- **EXERCISE TEXT**:
Content starts

# thurs night/fri morning flounder



## jvalhenson (May 14, 2008)

went back to my old spot last night in"my"littlebayou. we got started about 1130 and walked till 4. started out really muddy could not see anything but just kept at it waiting for the tide to start coming in. at 2:00 we had 3 flounder then the tide started rising and the water cleared up. from 2 to 4 gigged i think 19 more putting our total at 21 i think....could beone or two more as we lost count. gonna let it cool off some before cleaning so an exact count and pics will be up later. it was kinda tough and frustrating really for a couple reasons. one was most of them were buried up really deep and hard to see in the cloudy water but that is common. what was weird was how spooky a lot of them were. had 4 freaking times and all big fish...one of them a slob at prob 6 or 7 lbs....that the fish were laying there just as pretty as could be and in the split it takes to line the gig up up and drive it home they escaped. put the gig oer their head and lunged it down and at the last instant they flipped and dodged it soemhow. had only had that happen once before in the whole life that i can remember when the gig was actually over its head and it got away. prob 3 of the biggest 4 i saw did this.....dont if it was the almost full moon as it was pretty bright last night or what....anyway.....pretty good fish going from 13 to close to 20 inches and for some reason most of them were a little deeper this time than usual...almost all in at least a foot of water and several were about knee deep.

miscounted by one....only had 20


----------



## saltfisher1 (Oct 8, 2007)

Nice report.


----------



## jawbreaker (Sep 29, 2008)

You talked me in to it!! I am going TOO NHT!!

When you gettime Add some:takephoto


----------



## Death From Above (Sep 28, 2007)

I've found them spooky on a full moon before. Don't know why.


----------



## FlounderAssassin (Sep 28, 2007)

Sounds like a nice haul! Thanks for the report!


----------



## hoss2286 (Jul 7, 2009)

hey were are some good spots to go


----------



## angus_cow_doctor (Apr 13, 2009)

My question is: Where exactly are you going that you can get out of this blasted west wind. I am so sick of it! You can't be going anywhere on escambia bay because the wind has kept it nearly unfishable for flounder gigging. 

I keep checking the weather hoping for a better forecast, but it is like that Groundhog Day movie, same old same old.......:reallycrying


----------



## jvalhenson (May 14, 2008)

in Mississippi..but the wind has been steady here too...till about midnight...then its been laying down. last two nights blowingsteady till 12 then dead calm.


----------



## Midnight Rider (Sep 30, 2007)

> *hoss2286 (7/10/2009)*hey were are some good spots to go


Mississippi looks like a good spot to me.


----------



## jvalhenson (May 14, 2008)

haha...wasnt meaning MS as a good spot......didnt see that post till just now....was refering to the wind post....well....i am not one to ask for or give out exact spots so my advice on good spots is first and foremost decently clear water of course....from there find some kind of bottom contour. i have not done well at all on spots thatare just ong flat nonchanging bottoms. whether its a mud hump, sandbar, ditch, drain, oysters, rocks, broken piers or pilings, mouths of small bayous/bays, channels, or whatever else any bottom contour could and likely will hold flounder. also pay attention to areas where the composition of the bottom changes. like a distinct change from a mud to sand bottom or hard to soft bottom or something like that. any of these places hold bait.....find the bait and find the fish.


----------



## Shiznik (Feb 24, 2008)

Well, it sounds like you guys are having a blast when you're out after them. Nice report! Keep up the good work!


----------

Content ends

- **WORK TASK 1**: Copy the entries from their start through the line containing "Влияние на здоровье (4)", keeping each line as it appears. Leave the pictures out of your copy.
The flounder thread and the entries that follow it are unrelated to each other.

- **PROVIDED INFORMATION**:
Content starts

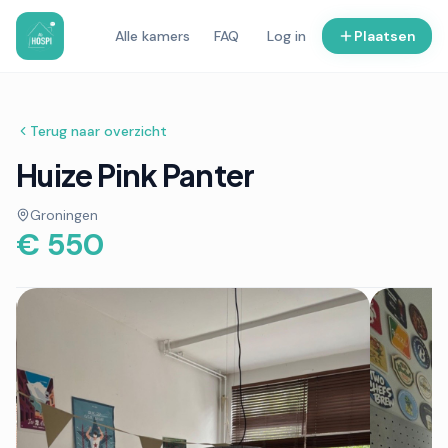
Alle kamers
FAQ
Log in
Plaatsen
Terug naar overzicht
Huize Pink Panter
Groningen
€ 550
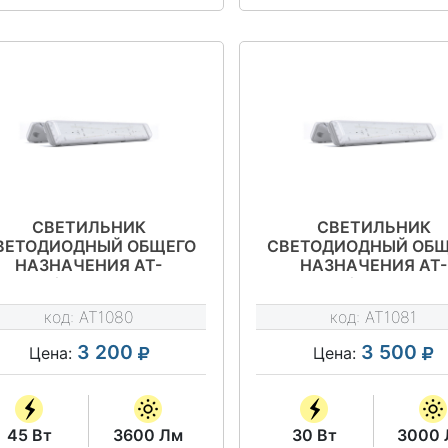
СВЕТИЛЬНИК
СВЕТИЛЬНИК
ВЕТОДИОДНЫЙ ОБЩЕГО
СВЕТОДИОДНЫЙ ОБЩ
НАЗНАЧЕНИЯ АТ-
НАЗНАЧЕНИЯ АТ-
СО-42/45-О СЕРИЯ АТ-
ССО-42/30 СЕРИЯ А
ССО-42
ССО-42
код:
AT1080
код:
AT1081
3 200
3 500
Цена:
Цена:
45 Вт
3600 Лм
30 Вт
3000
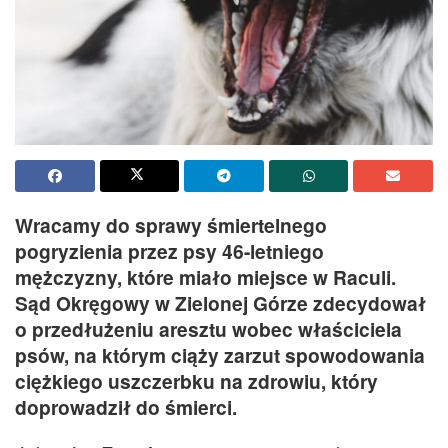
Wracamy do sprawy śmiertelnego
pogryzienia przez psy 46-letniego
mężczyzny, które miało miejsce w Raculi.
Sąd Okręgowy w Zielonej Górze zdecydował
o przedłużeniu aresztu wobec właściciela
psów, na którym ciąży zarzut spowodowania
ciężkiego uszczerbku na zdrowiu, który
doprowadził do śmierci.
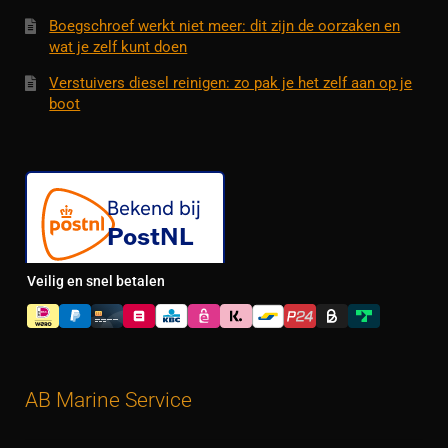
Boegschroef werkt niet meer: dit zijn de oorzaken en
wat je zelf kunt doen
Verstuivers diesel reinigen: zo pak je het zelf aan op je
boot
Veilig en snel betalen
AB Marine Service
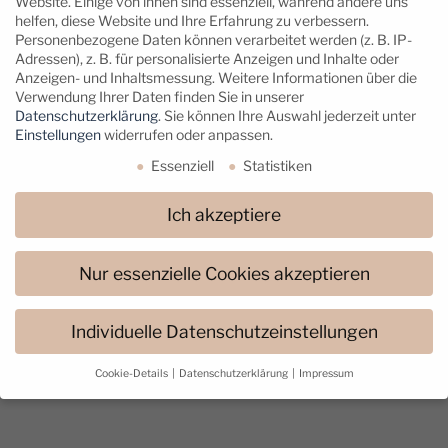
Website. Einige von ihnen sind essenziell, während andere uns
begleiten und wie ich mit Tiefpunkten in
helfen, diese Website und Ihre Erfahrung zu verbessern.
Personenbezogene Daten können verarbeitet werden (z. B. IP-
meinem Leben umgehe.
Adressen), z. B. für personalisierte Anzeigen und Inhalte oder
Anzeigen- und Inhaltsmessung.
Weitere Informationen über die
Mehr lesen...
Verwendung Ihrer Daten finden Sie in unserer
Datenschutzerklärung
.
Sie können Ihre Auswahl jederzeit unter
Einstellungen
widerrufen oder anpassen.
Essenziell
Statistiken
Ich akzeptiere
Nur essenzielle Cookies akzeptieren
Individuelle Datenschutzeinstellungen
Cookie-Details
Datenschutzerklärung
Impressum
Datenschutzeinstellungen
Wenn Sie unter 16 Jahre alt sind und Ihre Zustimmung zu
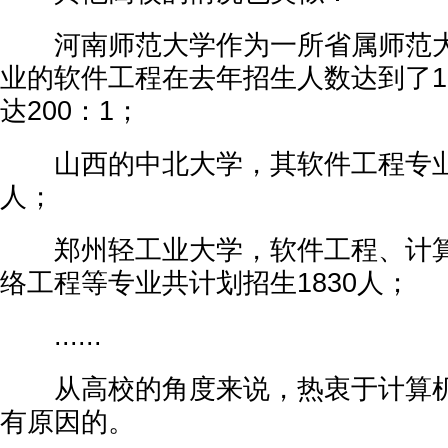
河南师范大学作为一所省属师范大
业的软件工程在去年招生人数达到了1
达200：1；
山西的中北大学，其软件工程专业今
人；
郑州轻工业大学，软件工程、计算
络工程等专业共计划招生1830人；
......
从高校的角度来说，热衷于计算机
有原因的。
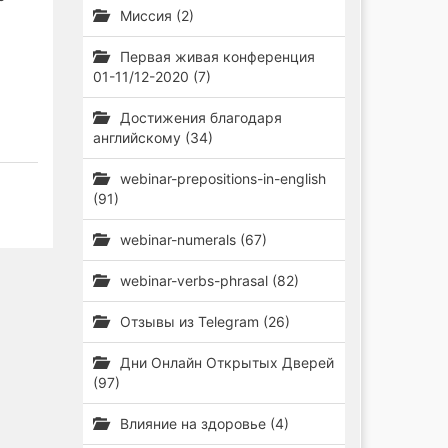
Миссия (2)
Первая живая конференция
01-11/12-2020 (7)
Достижения благодаря
английскому (34)
webinar-prepositions-in-english
(91)
webinar-numerals (67)
webinar-verbs-phrasal (82)
Отзывы из Telegram (26)
Дни Онлайн Открытых Дверей
(97)
Влияние на здоровье (4)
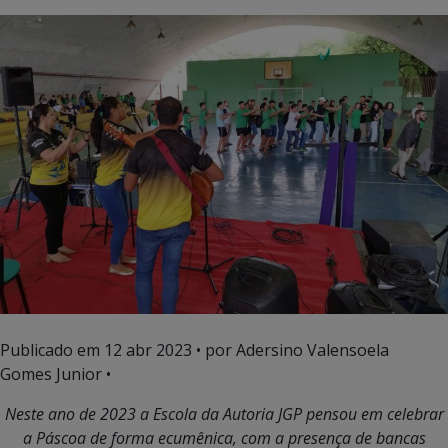
Publicado em
12 abr 2023
• por Adersino Valensoela
Gomes Junior •
Neste ano de 2023 a Escola da Autoria JGP pensou em celebrar
a Páscoa de forma ecumênica, com a presença de bancas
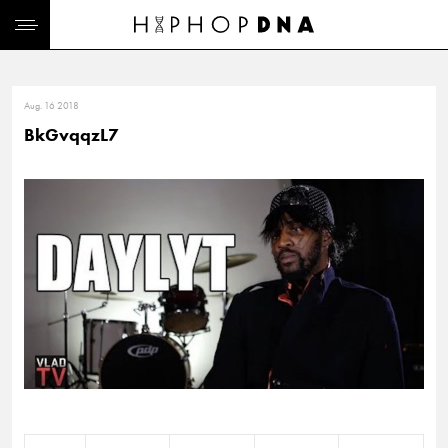
Aug. 16 2018
BkGvqqzL7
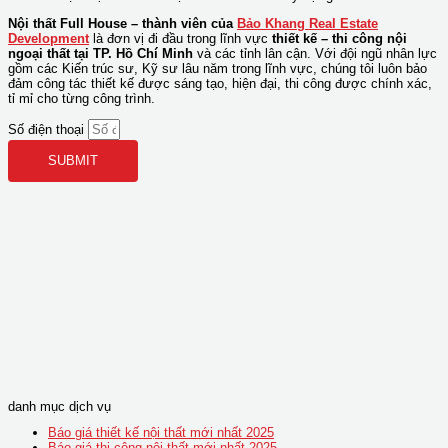
Nội thất Full House – thành viên của
Bảo Khang Real Estate
Development
là đơn vị đi đầu trong lĩnh vực
thiết kế – thi công nội
ngoại thất tại TP. Hồ Chí Minh
và các tỉnh lân cận. Với đội ngũ nhân lực
gồm các Kiến trúc sư, Kỹ sư lâu năm trong lĩnh vực, chúng tôi luôn bảo
đảm công tác thiết kế được sáng tạo, hiện đại, thi công được chính xác,
tỉ mỉ cho từng công trình.
Số điện thoại
SUBMIT
danh mục dịch vụ
Báo giá thiết kế nội thất mới nhất 2025
Báo giá thi công nội thất mới nhất 2025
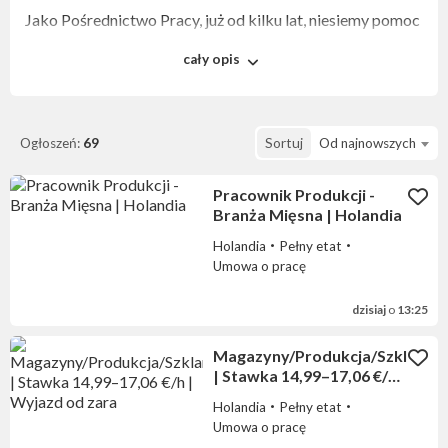
Jako Pośrednictwo Pracy, już od kilku lat, niesiemy pomoc
w znalezieniu odpowiedniej pracy za granicą Naszym
cały opis
Rodakom. To co nas wyróżnia to jakość, doświadczenie
personelu, profesjonalizm, elastyczność w działaniu, oraz
szybka i kompleksowa obsługa. Nasz sukces opieramy na
zadowoleniu Klientów oraz Kandydatów wyjeżdżających
Ogłoszeń:
69
Sortuj
Od najnowszych
za naszym pośrednictwem do pracy.Oferty które
posiadamy są różnorodne i skierowane praktycznie dla
Pracownik Produkcji -
każdego.
Branża Mięsna | Holandia
Wspólnie tworzymy Klaver Team!
Holandia
Pełny etat
Umowa o pracę
PRACA
dzisiaj
o
13:25
Poszukujemy Kandydatów chętnych do podjęcia pracy w
Holandii, Belgii, Niemczech a także w Austrii. Posiadamy
Magazyny/Produkcja/Szklarnie
oferty pracy bez doświadczenia, bez znajomości języka
| Stawka 14,99–17,06 €/h |
obcego, na produkcji, w szklarniach, w magazynach, jak
Wyjazd od zara
Holandia
Pełny etat
również skierowane dla wykwalifikowanych specjalistów
Umowa o pracę
w danym zawodzie. Szukasz pracy za granicą?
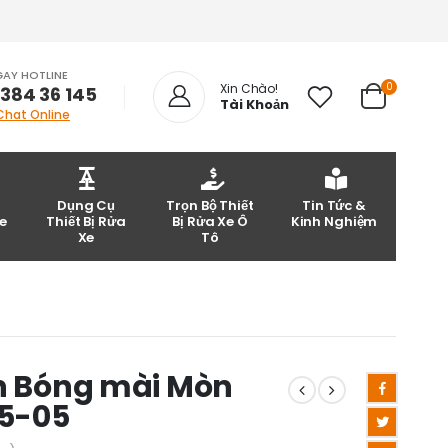
GAY HOTLINE
0
Xin Chào!
 384 36 145
Tài Khoản
Chat Online
Dụng Cụ
Trọn Bộ Thiết
Tin Tức &
e
Thiết Bị Rửa
Bị Rửa Xe Ô
Kinh Nghiệm
Xe
Tô
h Bóng mài Mòn
05-05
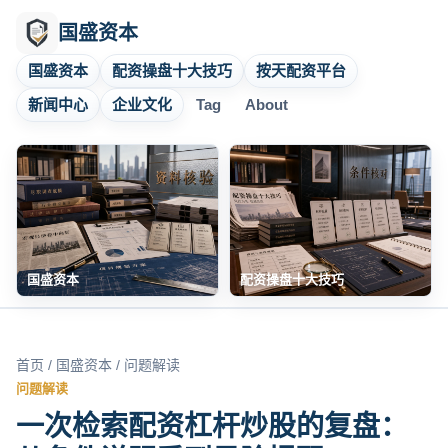
国盛资本
国盛资本
配资操盘十大技巧
按天配资平台
新闻中心
企业文化
Tag
About
国盛资本
配资操盘十大技巧
首页
/
国盛资本
/ 问题解读
问题解读
一次检索配资杠杆炒股的复盘：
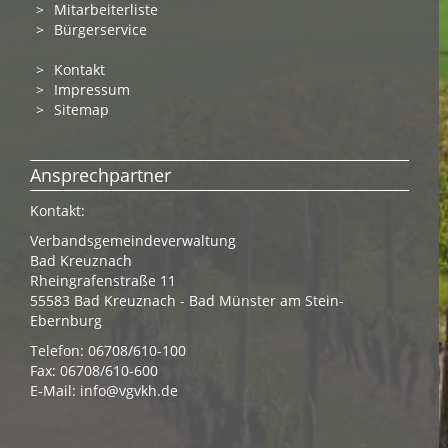
Mitarbeiterliste
Bürgerservice
Kontakt
Impressum
Sitemap
Ansprechpartner
Kontakt:
Verbandsgemeindeverwaltung
Bad Kreuznach
Rheingrafenstraße 11
55583 Bad Kreuznach - Bad Münster am Stein-
Ebernburg
Telefon: 06708/610-100
Fax: 06708/610-600
E-Mail:
info@vgvkh.de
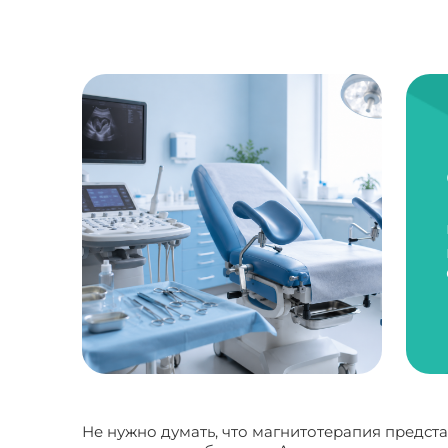
Не нужно думать, что магнитотерапия предст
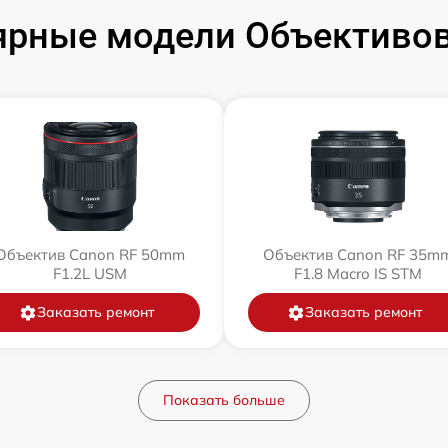
ярные модели Объективов
Объектив Canon RF 50mm
Объектив Canon RF 35m
F1.2L USM
F1.8 Macro IS STM
Заказать ремонт
Заказать ремонт
Показать больше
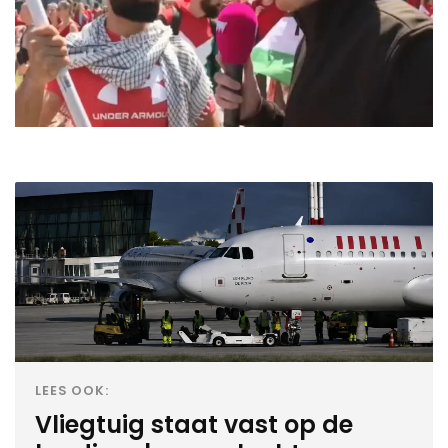
LEES OOK:
Vliegtuig staat vast op de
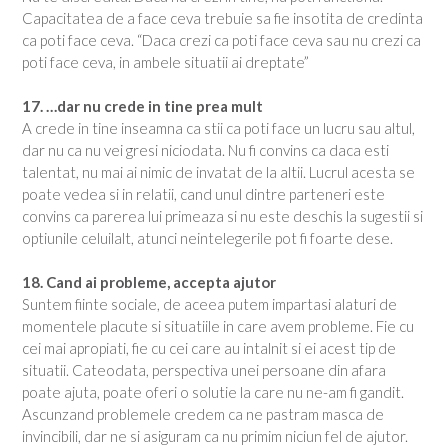
Capacitatea de a face ceva trebuie sa fie insotita de credinta
ca poti face ceva. “Daca crezi ca poti face ceva sau nu crezi ca
poti face ceva, in ambele situatii ai dreptate”
17. …dar nu crede in tine prea mult
A crede in tine inseamna ca stii ca poti face un lucru sau altul,
dar nu ca nu vei gresi niciodata. Nu fi convins ca daca esti
talentat, nu mai ai nimic de invatat de la altii. Lucrul acesta se
poate vedea si in relatii, cand unul dintre parteneri este
convins ca parerea lui primeaza si nu este deschis la sugestii si
optiunile celuilalt, atunci neintelegerile pot fi foarte dese.
18. Cand ai probleme, accepta ajutor
Suntem fiinte sociale, de aceea putem impartasi alaturi de
momentele placute si situatiile in care avem probleme. Fie cu
cei mai apropiati, fie cu cei care au intalnit si ei acest tip de
situatii. Cateodata, perspectiva unei persoane din afara
poate ajuta, poate oferi o solutie la care nu ne-am fi gandit.
Ascunzand problemele credem ca ne pastram masca de
invincibili, dar ne si asiguram ca nu primim niciun fel de ajutor.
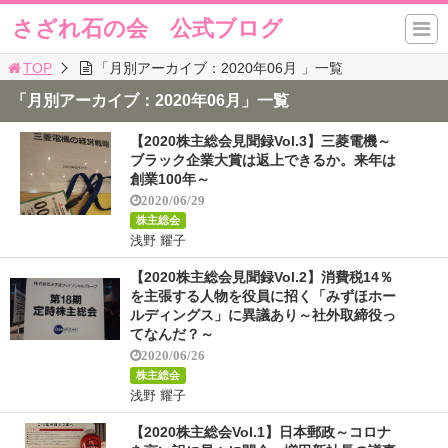
さざれ石の会 公式ブログ
TOP
「月別アーカイブ：2020年06月 」一覧
「月別アーカイブ：2020年06月」一覧
【2020株主総会見聞録Vol.3】三菱電機～
ブラック企業大賞は返上できるか。来年は
創業100年～
2020/06/29
株主総会
浅野 耀子
【2020株主総会見聞録Vol.2】消費税14％
を主張する人物を役員に招く「みずほホー
ルディングス」に異議あり～社外取締役っ
てなんだ？～
2020/06/26
株主総会
浅野 耀子
【2020株主総会Vol.1】日本郵政～コロナ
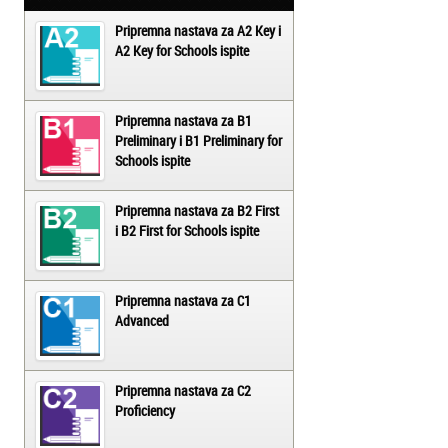
Pripremna nastava za A2 Key i
A2 Key for Schools ispite
Pripremna nastava za B1
Preliminary i B1 Preliminary for
Schools ispite
Pripremna nastava za B2 First
i B2 First for Schools ispite
Pripremna nastava za C1
Advanced
Pripremna nastava za C2
Proficiency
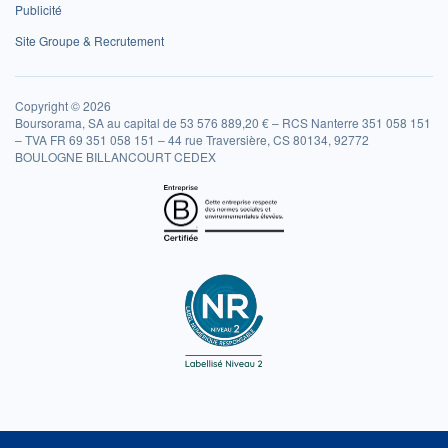
Publicité
Site Groupe & Recrutement
Copyright © 2026
Boursorama, SA au capital de 53 576 889,20 € – RCS Nanterre 351 058 151
– TVA FR 69 351 058 151 – 44 rue Traversière, CS 80134, 92772
BOULOGNE BILLANCOURT CEDEX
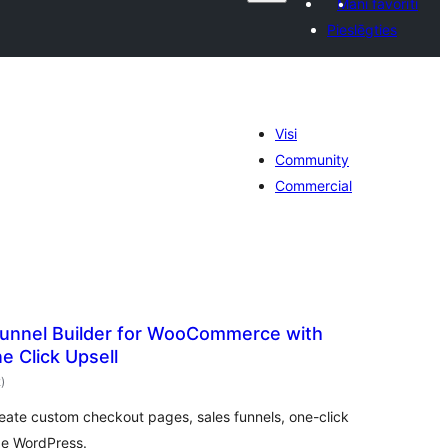
Mani favorīti
Pieslēgties
Visi
Community
Commercial
unnel Builder for WooCommerce with
 Click Upsell
vērtējumu
2
)
kopsumma
ate custom checkout pages, sales funnels, one-click
ide WordPress.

Content ends

- **WORK TASK 2**: Translate this sentence from the flounder thread into Spanish: "Mississippi looks like a good spot to me."

- **EXERCISE OUTPUT 1**:
Alle kamers
FAQ
Log in
Plaatsen
Terug naar overzicht
Huize Pink Panter
Groningen
€ 550
СВЕТИЛЬНИК
СВЕТИЛЬНИК
ВЕТОДИОДНЫЙ ОБЩЕГО
СВЕТОДИОДНЫЙ ОБЩ
НАЗНАЧЕНИЯ АТ-
НАЗНАЧЕНИЯ АТ-
СО-42/45-О СЕРИЯ АТ-
ССО-42/30 СЕРИЯ А
ССО-42
ССО-42
код:
AT1080
код:
AT1081
3 200
3 500
Цена:
Цена:
45 Вт
3600 Лм
30 Вт
3000
Wracamy do sprawy śmiertelnego
pogryzienia przez psy 46-letniego
mężczyzny, które miało miejsce w Raculi.
Sąd Okręgowy w Zielonej Górze zdecydował
o przedłużeniu aresztu wobec właściciela
psów, na którym ciąży zarzut spowodowania
ciężkiego uszczerbku na zdrowiu, który
doprowadził do śmierci.
Boegschroef werkt niet meer: dit zijn de oorzaken en
wat je zelf kunt doen
Verstuivers diesel reinigen: zo pak je het zelf aan op je
boot
Veilig en snel betalen
AB Marine Service
Website. Einige von ihnen sind essenziell, während andere uns
begleiten und wie ich mit Tiefpunkten in
helfen, diese Website und Ihre Erfahrung zu verbessern.
Personenbezogene Daten können verarbeitet werden (z. B. IP-
meinem Leben umgehe.
Adressen), z. B. für personalisierte Anzeigen und Inhalte oder
Anzeigen- und Inhaltsmessung.
Weitere Informationen über die
Mehr lesen...
Verwendung Ihrer Daten finden Sie in unserer
Datenschutzerklärung
.
Sie können Ihre Auswahl jederzeit unter
Einstellungen
widerrufen oder anpassen.
Essenziell
Statistiken
Ich akzeptiere
Nur essenzielle Cookies akzeptieren
Individuelle Datenschutzeinstellungen
Cookie-Details
Datenschutzerklärung
Impressum
Datenschutzeinstellungen
Wenn Sie unter 16 Jahre alt sind und Ihre Zustimmung zu
河南师范大学作为一所省属师范大
业的软件工程在去年招生人数达到了1
达200：1；
山西的中北大学，其软件工程专业今
人；
郑州轻工业大学，软件工程、计算
络工程等专业共计划招生1830人；
......
从高校的角度来说，热衷于计算机
有原因的。
Миссия (2)
Первая живая конференция
01-11/12-2020 (7)
Достижения благодаря
английскому (34)
webinar-prepositions-in-english
(91)
webinar-numerals (67)
webinar-verbs-phrasal (82)
Отзывы из Telegram (26)
Дни Онлайн Открытых Дверей
(97)
Влияние на здоровье (4)

- **EXERCISE OUTPUT 2**: Mississippi me parece un buen lugar.